Print out all of the records exactly; no picture belongs in the result.

----- Dataset records -----

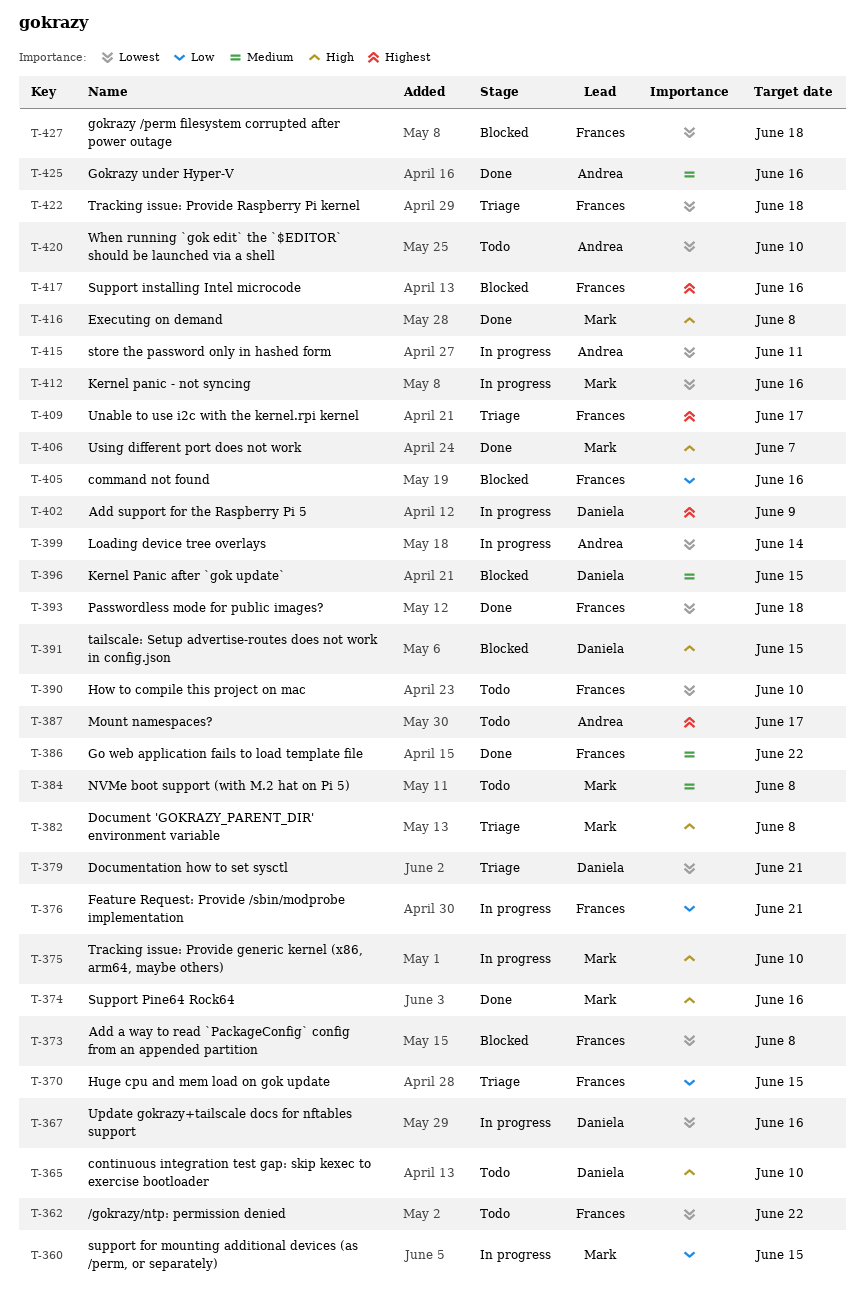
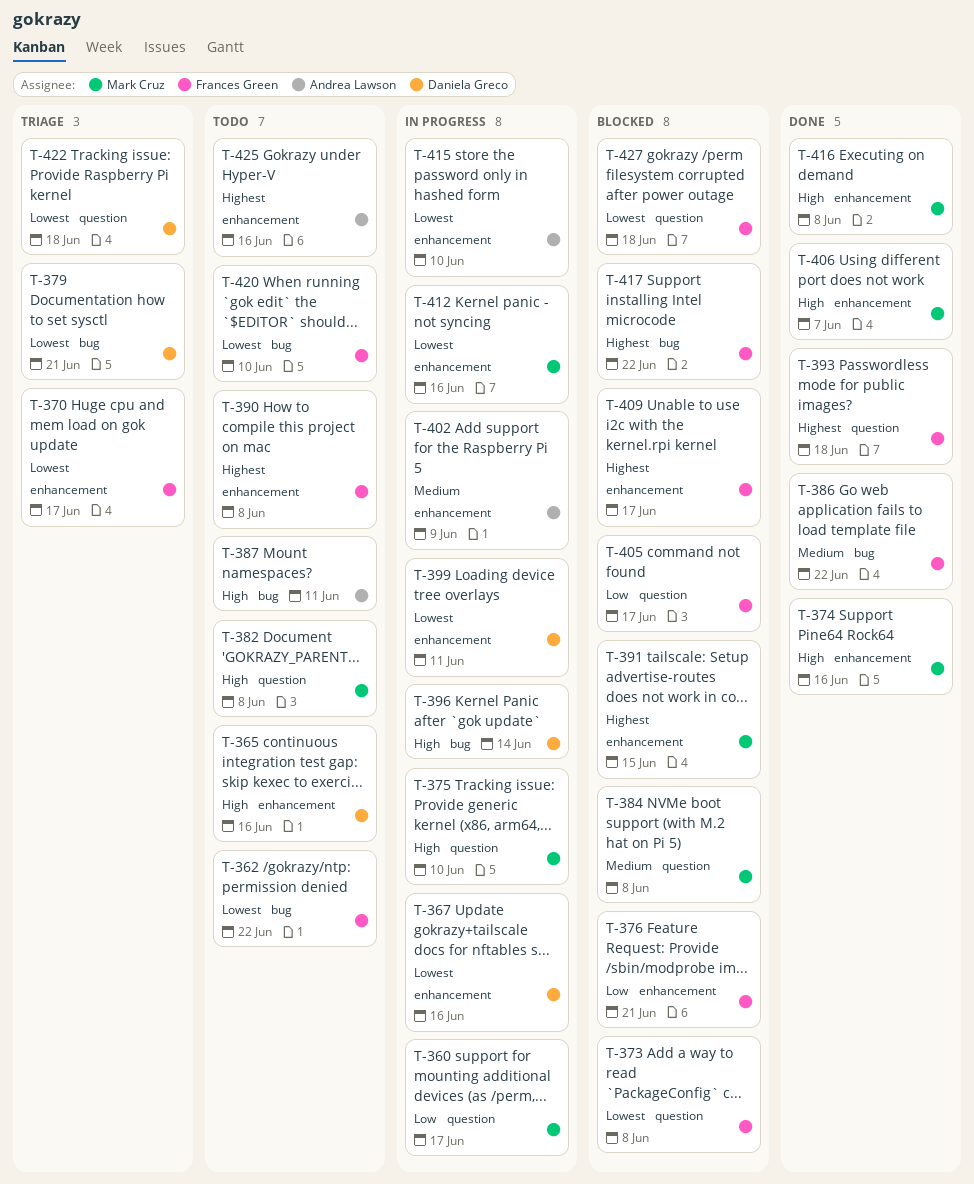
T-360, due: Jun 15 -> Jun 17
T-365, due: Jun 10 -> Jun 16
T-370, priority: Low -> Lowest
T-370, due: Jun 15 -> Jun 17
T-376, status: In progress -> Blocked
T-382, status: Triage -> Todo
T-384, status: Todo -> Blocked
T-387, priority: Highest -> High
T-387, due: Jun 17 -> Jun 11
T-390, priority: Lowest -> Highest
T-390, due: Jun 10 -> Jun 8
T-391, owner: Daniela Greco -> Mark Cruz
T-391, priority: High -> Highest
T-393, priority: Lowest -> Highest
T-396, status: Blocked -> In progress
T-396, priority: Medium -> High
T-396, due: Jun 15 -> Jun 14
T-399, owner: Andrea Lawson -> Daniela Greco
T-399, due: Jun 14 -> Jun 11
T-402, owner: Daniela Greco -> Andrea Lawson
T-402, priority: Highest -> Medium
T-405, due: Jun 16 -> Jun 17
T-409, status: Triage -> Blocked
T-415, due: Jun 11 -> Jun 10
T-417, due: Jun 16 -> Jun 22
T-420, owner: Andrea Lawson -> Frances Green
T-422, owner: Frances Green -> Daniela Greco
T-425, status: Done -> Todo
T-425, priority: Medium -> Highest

-----

### Output below:
T-360, due: Jun 15 -> Jun 17
T-365, due: Jun 10 -> Jun 16
T-370, priority: Low -> Lowest
T-370, due: Jun 15 -> Jun 17
T-376, status: In progress -> Blocked
T-382, status: Triage -> Todo
T-384, status: Todo -> Blocked
T-387, priority: Highest -> High
T-387, due: Jun 17 -> Jun 11
T-390, priority: Lowest -> Highest
T-390, due: Jun 10 -> Jun 8
T-391, owner: Daniela Greco -> Mark Cruz
T-391, priority: High -> Highest
T-393, priority: Lowest -> Highest
T-396, status: Blocked -> In progress
T-396, priority: Medium -> High
T-396, due: Jun 15 -> Jun 14
T-399, owner: Andrea Lawson -> Daniela Greco
T-399, due: Jun 14 -> Jun 11
T-402, owner: Daniela Greco -> Andrea Lawson
T-402, priority: Highest -> Medium
T-405, due: Jun 16 -> Jun 17
T-409, status: Triage -> Blocked
T-415, due: Jun 11 -> Jun 10
T-417, due: Jun 16 -> Jun 22
T-420, owner: Andrea Lawson -> Frances Green
T-422, owner: Frances Green -> Daniela Greco
T-425, status: Done -> Todo
T-425, priority: Medium -> Highest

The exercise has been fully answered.